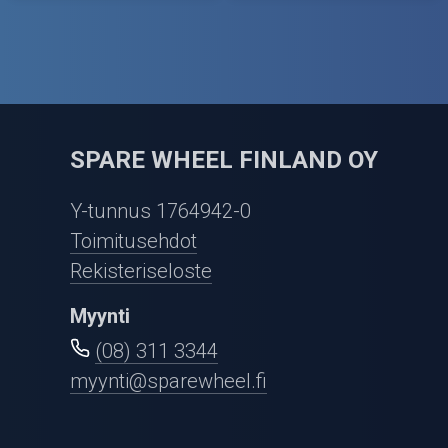
SPARE WHEEL FINLAND OY
Y-tunnus 1764942-0
Toimitusehdot
Rekisteriseloste
Myynti
(08) 311 3344
myynti@sparewheel.fi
---
**Instructions to follow**
The lines above should be transcribed exactly, with every image removed.

**Expected answer**
SPARE WHEEL FINLAND OY
Y-tunnus 1764942-0
Toimitusehdot
Rekisteriseloste
Myynti
(08) 311 3344
myynti@sparewheel.fi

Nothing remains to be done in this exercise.